Changing spaces

Changing spaces

Brighton Festival and Fringe season is upon us once again, though I've only had a chance to go to a few things so far: a production of Anthony and Cleopatra at the Rialto (felt like a bit of a student production), a jazz thing called Played Twice where Kind Of Blue was played as an album and then by a band (cool, but started a bit late and the pianist looked like Jordan Peterson), and Olga Koch's Fight (very funny, give it a look if you're in Edinburgh for the festival). One of my favourite things about the Festival/Fringe, beyond all the actual content, is The Warren.

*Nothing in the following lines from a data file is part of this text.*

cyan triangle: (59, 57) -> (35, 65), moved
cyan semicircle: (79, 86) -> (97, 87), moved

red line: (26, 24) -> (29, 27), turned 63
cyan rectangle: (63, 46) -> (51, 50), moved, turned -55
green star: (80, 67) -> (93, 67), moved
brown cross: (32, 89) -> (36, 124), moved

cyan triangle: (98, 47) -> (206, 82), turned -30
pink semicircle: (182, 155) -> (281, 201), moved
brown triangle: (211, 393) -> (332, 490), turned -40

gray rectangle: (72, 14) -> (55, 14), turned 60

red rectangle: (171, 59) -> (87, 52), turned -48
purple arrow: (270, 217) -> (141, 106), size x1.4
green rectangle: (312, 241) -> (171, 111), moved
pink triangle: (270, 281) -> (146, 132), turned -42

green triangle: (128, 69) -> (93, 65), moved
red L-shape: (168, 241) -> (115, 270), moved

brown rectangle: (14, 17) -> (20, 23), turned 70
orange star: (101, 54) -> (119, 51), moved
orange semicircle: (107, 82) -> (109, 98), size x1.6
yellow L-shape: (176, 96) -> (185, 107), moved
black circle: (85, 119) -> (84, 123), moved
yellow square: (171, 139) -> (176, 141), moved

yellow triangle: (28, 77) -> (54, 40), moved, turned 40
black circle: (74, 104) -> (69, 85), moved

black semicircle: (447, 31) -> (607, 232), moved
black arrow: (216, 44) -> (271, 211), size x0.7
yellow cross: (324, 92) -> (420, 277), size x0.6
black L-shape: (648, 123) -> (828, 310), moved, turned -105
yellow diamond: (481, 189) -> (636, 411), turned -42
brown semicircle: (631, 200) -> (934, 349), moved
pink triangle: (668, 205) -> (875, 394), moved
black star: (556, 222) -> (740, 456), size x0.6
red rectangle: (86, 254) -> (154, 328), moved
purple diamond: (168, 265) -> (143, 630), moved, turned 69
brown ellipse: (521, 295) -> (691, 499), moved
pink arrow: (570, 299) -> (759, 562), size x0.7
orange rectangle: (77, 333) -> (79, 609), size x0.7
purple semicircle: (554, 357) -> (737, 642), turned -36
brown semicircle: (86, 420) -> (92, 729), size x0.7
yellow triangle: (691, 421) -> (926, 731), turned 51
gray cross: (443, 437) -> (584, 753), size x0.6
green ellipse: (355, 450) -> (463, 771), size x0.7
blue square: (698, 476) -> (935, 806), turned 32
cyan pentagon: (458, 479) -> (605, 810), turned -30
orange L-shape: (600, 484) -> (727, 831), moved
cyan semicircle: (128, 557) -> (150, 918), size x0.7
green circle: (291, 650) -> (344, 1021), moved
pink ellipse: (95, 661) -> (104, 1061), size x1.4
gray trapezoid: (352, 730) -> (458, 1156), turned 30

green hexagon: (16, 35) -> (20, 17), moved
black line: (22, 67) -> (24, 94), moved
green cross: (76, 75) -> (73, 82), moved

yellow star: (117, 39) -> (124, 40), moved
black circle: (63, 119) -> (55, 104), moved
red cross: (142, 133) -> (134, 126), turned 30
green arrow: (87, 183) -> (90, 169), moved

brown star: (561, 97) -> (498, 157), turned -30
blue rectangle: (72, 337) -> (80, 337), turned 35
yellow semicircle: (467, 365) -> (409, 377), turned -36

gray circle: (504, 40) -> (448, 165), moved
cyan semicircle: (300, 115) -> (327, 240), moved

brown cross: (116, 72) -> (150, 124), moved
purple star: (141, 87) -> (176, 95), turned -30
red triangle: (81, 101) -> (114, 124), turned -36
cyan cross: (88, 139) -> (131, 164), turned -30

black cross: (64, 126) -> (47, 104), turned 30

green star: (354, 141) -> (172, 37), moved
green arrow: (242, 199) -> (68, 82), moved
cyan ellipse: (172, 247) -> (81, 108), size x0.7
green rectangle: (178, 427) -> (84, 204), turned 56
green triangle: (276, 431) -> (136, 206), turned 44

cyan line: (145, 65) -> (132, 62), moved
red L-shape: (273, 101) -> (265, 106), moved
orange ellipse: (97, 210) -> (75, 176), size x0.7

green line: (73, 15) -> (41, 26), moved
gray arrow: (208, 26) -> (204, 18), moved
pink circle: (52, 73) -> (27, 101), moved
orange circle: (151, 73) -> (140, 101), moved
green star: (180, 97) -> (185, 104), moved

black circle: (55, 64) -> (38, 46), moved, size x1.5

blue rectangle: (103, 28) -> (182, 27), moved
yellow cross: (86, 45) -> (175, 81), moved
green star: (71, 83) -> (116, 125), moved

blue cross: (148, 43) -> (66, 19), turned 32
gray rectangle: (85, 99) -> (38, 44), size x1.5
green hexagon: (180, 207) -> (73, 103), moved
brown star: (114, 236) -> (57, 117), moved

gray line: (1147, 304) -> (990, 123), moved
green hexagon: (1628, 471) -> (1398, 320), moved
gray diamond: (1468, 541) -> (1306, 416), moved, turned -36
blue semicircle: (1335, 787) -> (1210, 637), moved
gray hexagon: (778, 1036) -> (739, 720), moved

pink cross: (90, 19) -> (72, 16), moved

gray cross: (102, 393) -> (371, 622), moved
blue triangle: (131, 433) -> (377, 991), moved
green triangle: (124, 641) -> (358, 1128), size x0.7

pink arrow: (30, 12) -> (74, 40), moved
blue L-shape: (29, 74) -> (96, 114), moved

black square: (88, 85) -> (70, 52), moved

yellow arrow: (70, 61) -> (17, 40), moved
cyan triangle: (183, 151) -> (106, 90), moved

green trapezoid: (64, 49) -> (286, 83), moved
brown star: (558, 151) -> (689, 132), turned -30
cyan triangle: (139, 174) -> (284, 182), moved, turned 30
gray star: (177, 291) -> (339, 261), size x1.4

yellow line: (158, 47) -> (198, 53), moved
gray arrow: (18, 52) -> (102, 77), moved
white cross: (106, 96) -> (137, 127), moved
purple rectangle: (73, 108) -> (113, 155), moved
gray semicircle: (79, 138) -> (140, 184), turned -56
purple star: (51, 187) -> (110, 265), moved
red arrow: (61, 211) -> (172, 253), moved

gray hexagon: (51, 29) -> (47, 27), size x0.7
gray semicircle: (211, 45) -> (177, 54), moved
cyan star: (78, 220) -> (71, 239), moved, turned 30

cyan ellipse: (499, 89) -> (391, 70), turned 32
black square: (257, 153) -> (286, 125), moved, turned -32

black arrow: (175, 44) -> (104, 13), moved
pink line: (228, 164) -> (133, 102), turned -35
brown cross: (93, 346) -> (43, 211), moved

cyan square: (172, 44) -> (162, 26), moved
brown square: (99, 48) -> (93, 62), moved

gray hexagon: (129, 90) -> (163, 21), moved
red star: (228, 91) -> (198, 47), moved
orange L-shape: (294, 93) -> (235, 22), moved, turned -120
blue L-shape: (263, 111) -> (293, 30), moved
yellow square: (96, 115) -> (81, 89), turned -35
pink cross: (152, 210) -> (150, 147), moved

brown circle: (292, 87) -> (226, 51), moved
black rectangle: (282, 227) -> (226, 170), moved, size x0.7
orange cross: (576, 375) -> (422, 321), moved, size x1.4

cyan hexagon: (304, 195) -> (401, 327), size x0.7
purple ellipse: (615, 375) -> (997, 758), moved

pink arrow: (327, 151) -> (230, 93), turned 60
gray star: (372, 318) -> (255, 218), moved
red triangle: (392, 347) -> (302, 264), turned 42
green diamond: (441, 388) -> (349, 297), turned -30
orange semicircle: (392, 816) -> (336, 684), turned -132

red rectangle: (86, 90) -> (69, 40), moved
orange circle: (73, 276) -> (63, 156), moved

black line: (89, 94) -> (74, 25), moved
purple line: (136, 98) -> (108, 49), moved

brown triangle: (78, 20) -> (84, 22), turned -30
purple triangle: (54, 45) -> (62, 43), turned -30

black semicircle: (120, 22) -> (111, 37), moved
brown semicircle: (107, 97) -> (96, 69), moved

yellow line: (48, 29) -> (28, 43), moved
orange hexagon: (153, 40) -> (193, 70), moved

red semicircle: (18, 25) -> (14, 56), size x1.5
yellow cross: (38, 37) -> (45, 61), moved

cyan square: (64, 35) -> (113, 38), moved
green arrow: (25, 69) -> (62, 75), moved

Usually a muddy patch of grass in front of St Peter's Church, for a month in summer it transforms into a enclosure containing a series of performance venues ringing a large number of food and drink stalls. It might not sound like much, but it serves as a locus, a point around which other things and people gather. It changes the feel of the city somehow, makes it feel like it has a beating heart for a short time, a true, vital centre.

When I was younger, the London to Brighton Bike Ride went through the village where I lived. Usually bisected by a main road, for a morning and an afternoon every Father's Day rather than cars the road was full of bicycles and people. It opened up mobility (obviously people cross the road all the time, but it always surprised me how different it was, how much more ownership of the space you felt, when you just had to manoeuvre around some slow-moving bikes). Not only that, it brought everyone out of their homes, ginned up a real sense of community. The Warren is similar—it creates a semi-open public space where lots of people congregate (even late into the night) in the middle of town. It creates a sense of community, albeit far more fragmentary and diffuse. It turns some trees and large puddles into a place where people come and go and things happen.

I was sad to read that The Warren will be moving away from St Peter's from next year. Hopefully it'll find a new home that allows it continue to function as the city's temporary vital centre.